Ignoring the setup bit, your script:
- starts a transaction
- does a delete
- does an insert
- runs a bit of code that generates an error
- does a
COMMIT
So, of course those initial changes have applied. You can set XACT_ABORT
on which will cause any batch that generates an error to rollback the transaction, but you still need to be very careful:
create table T(ID int)
go
set xact_abort on
go
begin transaction
go
insert into T(ID) values (1)
go
alter table T add ID int null
go
insert into T(ID) values (2)
go
commit
go
select * from T
Produces these messages:
(1 row(s) affected)
Msg 2705, Level 16, State 4, Line 1
Column names in each table must be unique. Column name 'ID' in table 'T'
is specified more than once.
(1 row(s) affected)
Msg 3902, Level 16, State 1, Line 1
The COMMIT TRANSACTION request has no corresponding BEGIN TRANSACTION.
(1 row(s) affected)
And still has a row containing 2
in the table. Why? Because the error terminated the transaction with a rollback, but then the next batch (containing insert into T(ID) values (2)

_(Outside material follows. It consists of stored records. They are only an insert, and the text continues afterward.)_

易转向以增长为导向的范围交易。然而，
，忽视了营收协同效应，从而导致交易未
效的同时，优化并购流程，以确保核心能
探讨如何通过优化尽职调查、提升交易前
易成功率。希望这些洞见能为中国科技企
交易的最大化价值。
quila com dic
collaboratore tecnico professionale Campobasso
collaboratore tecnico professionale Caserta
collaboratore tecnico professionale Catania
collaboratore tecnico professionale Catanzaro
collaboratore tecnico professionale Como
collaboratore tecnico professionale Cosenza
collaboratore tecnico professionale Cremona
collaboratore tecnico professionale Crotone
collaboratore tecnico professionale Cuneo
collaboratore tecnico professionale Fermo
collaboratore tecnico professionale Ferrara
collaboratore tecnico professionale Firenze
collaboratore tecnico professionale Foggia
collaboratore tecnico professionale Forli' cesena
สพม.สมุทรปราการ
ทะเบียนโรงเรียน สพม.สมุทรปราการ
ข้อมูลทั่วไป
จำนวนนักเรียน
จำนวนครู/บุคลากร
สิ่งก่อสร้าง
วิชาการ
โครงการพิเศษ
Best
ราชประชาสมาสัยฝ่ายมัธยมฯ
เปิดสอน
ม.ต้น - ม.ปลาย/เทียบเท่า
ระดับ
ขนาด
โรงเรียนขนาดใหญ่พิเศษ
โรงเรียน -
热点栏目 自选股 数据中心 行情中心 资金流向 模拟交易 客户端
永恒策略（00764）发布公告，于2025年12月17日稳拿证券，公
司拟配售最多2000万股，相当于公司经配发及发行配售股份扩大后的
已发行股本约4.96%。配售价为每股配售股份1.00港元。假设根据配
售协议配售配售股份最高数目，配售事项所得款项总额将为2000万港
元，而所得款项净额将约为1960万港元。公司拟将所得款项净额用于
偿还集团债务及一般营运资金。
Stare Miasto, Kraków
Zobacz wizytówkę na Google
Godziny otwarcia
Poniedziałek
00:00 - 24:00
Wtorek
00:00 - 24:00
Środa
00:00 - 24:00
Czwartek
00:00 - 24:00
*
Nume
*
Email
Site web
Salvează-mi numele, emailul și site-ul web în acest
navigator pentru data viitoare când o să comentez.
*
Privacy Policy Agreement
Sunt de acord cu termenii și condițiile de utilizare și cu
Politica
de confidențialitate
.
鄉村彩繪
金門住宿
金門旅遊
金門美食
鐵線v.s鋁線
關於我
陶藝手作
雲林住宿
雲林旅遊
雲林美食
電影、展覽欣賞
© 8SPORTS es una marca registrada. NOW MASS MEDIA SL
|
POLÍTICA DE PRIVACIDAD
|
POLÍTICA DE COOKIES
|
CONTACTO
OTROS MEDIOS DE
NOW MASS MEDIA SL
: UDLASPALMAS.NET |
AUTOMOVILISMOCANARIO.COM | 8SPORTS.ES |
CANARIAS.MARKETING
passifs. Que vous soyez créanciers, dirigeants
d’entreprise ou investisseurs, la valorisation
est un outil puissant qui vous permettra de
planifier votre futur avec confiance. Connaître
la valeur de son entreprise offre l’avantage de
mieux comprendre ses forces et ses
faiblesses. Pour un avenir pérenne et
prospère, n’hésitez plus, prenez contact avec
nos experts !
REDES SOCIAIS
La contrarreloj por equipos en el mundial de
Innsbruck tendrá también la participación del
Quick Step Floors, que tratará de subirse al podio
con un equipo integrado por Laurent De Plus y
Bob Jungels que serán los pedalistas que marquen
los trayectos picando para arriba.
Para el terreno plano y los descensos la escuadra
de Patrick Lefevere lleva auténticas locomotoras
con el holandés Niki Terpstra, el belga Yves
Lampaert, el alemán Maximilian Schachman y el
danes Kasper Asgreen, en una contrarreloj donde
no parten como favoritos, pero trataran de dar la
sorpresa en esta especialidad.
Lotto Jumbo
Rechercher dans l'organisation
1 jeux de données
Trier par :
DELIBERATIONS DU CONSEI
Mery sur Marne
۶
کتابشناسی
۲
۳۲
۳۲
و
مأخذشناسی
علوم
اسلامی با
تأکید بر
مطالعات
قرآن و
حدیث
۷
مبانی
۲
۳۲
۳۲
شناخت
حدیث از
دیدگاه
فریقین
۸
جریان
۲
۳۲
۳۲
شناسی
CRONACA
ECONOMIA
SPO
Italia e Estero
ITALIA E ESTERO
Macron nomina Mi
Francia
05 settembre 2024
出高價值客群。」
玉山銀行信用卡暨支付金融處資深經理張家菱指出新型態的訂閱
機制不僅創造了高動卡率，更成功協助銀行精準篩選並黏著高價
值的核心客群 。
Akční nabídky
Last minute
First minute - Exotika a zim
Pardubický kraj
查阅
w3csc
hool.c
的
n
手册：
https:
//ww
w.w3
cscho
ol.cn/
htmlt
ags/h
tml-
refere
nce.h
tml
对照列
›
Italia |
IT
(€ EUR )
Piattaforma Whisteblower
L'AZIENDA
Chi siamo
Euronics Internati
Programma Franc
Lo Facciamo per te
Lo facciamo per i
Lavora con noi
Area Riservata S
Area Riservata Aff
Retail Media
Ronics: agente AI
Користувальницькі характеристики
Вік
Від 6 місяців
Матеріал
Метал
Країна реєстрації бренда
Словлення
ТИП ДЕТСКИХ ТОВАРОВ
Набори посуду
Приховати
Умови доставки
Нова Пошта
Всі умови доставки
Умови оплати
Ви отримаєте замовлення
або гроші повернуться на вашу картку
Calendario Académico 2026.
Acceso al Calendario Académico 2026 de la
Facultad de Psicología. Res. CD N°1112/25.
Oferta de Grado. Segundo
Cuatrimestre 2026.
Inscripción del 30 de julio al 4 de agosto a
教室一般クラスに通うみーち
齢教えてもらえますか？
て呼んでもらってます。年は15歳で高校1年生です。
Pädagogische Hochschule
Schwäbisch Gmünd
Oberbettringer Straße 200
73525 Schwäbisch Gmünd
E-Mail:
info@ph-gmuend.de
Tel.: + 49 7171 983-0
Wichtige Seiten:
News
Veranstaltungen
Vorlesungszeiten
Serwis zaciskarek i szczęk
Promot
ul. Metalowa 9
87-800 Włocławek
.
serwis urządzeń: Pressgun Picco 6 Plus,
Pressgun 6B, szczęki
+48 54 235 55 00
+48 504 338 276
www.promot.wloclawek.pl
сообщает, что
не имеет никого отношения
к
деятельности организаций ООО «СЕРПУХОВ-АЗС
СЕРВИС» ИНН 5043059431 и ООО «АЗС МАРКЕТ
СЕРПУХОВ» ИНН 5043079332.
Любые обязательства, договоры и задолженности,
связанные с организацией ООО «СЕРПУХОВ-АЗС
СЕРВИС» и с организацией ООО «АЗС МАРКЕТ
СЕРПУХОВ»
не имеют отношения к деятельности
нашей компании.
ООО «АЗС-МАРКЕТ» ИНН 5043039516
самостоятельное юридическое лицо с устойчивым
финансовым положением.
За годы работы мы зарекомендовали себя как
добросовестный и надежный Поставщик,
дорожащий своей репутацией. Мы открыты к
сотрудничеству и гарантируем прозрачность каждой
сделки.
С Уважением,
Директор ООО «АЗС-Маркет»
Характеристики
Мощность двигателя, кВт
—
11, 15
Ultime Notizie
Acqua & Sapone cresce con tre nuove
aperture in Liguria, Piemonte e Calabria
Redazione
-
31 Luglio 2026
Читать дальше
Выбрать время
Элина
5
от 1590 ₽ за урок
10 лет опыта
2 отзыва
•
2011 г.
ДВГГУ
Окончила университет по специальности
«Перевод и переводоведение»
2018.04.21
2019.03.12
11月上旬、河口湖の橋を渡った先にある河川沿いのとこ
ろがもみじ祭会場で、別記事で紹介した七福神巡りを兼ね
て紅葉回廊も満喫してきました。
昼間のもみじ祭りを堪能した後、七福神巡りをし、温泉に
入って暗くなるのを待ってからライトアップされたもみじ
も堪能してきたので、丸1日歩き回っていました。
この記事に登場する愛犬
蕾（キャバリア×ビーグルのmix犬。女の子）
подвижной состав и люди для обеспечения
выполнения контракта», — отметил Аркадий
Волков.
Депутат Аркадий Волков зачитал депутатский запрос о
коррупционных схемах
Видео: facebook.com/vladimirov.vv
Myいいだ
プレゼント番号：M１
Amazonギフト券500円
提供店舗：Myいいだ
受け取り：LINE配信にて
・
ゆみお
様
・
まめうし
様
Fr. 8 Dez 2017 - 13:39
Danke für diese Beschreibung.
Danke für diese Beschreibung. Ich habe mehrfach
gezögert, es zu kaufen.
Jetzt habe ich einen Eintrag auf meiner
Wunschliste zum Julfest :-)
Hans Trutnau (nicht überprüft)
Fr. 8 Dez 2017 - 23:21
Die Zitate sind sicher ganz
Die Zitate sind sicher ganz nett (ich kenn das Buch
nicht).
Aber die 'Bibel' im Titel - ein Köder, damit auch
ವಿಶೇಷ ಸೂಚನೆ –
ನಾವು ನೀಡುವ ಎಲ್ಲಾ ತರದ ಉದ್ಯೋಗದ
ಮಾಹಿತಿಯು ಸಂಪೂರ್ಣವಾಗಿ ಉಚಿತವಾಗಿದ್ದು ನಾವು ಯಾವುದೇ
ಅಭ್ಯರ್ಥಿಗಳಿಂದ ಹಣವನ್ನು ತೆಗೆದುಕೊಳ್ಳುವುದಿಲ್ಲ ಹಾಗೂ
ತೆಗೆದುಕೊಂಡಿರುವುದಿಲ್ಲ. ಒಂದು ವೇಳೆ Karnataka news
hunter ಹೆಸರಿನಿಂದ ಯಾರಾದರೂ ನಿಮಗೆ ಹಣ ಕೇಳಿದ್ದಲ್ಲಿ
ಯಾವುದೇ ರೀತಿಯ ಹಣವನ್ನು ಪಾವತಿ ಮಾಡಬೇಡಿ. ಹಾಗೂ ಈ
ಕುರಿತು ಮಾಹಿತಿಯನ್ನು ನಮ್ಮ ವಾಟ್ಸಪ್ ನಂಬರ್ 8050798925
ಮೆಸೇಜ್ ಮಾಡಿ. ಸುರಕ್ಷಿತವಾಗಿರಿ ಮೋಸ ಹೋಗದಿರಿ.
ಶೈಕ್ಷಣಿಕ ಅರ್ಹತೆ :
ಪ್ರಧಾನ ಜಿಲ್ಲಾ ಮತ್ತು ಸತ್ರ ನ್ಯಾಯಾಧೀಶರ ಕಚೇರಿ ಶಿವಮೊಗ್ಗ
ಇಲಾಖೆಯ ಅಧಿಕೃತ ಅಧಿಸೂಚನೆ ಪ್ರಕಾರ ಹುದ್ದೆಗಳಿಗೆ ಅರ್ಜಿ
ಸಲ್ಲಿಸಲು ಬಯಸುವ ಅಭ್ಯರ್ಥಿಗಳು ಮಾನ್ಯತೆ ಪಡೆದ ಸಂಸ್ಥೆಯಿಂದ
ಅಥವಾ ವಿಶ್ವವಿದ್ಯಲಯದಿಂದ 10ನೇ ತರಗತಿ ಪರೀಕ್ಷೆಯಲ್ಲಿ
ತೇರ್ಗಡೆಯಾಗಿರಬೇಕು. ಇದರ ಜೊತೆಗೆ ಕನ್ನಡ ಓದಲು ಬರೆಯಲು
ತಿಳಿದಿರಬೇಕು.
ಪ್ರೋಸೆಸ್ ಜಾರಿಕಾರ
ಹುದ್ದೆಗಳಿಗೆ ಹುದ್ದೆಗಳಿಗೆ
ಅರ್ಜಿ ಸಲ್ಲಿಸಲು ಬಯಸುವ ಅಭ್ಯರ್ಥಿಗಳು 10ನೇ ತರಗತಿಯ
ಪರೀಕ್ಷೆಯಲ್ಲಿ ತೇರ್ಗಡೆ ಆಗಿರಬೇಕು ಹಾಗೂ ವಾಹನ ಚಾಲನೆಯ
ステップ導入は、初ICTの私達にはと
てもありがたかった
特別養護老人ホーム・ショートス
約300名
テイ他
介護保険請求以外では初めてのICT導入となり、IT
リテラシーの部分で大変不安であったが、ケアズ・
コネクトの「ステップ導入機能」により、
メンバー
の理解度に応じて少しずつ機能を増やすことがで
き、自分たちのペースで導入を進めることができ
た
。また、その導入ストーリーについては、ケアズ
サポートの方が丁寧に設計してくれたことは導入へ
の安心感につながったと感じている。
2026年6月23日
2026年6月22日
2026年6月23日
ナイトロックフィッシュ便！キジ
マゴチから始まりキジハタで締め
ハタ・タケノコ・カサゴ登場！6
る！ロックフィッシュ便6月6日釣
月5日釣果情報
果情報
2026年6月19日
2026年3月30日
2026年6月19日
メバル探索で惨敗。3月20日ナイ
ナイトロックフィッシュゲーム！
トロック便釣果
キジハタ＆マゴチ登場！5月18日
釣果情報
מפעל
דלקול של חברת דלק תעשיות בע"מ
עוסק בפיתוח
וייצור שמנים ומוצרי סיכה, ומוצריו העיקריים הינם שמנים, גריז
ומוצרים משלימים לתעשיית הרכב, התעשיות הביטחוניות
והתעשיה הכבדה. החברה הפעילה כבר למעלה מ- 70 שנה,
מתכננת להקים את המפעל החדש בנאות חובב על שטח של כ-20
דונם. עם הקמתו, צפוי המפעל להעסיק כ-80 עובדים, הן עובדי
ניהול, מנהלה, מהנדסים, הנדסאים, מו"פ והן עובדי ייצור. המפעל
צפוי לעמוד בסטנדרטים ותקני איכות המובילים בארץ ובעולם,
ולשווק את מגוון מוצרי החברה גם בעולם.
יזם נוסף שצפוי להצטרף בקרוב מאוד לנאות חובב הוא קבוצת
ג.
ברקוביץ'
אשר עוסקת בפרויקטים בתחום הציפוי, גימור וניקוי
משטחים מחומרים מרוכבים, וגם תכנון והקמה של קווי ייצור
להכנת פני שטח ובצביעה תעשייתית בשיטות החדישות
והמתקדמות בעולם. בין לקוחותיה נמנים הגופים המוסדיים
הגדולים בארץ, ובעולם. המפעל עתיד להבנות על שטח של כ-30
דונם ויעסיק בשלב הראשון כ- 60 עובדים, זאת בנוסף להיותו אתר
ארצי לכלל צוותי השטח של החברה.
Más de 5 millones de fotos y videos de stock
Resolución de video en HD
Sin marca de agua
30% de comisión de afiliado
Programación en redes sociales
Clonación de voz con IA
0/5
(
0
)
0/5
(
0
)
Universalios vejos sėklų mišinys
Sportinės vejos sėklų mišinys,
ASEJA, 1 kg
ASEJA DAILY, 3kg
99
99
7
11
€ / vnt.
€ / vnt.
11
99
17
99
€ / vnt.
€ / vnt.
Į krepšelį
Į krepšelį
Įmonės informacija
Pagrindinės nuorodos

) was run without an explicit transaction existing. There's not much help you can get when it comes to error handling across batches, except some manual steps, e.g.:
create table T(ID int)
go
set xact_abort on
go
begin transaction
go
insert into T(ID) values (1)
go
alter table T add ID int null
go
if @@TRANCOUNT = 0 goto errored
insert into T(ID) values (2)
errored:
go
if @@TRANCOUNT = 0 goto errored
commit
errored:
go
select * from T
And you'll have to do the same in every batch that might follow one containing errors.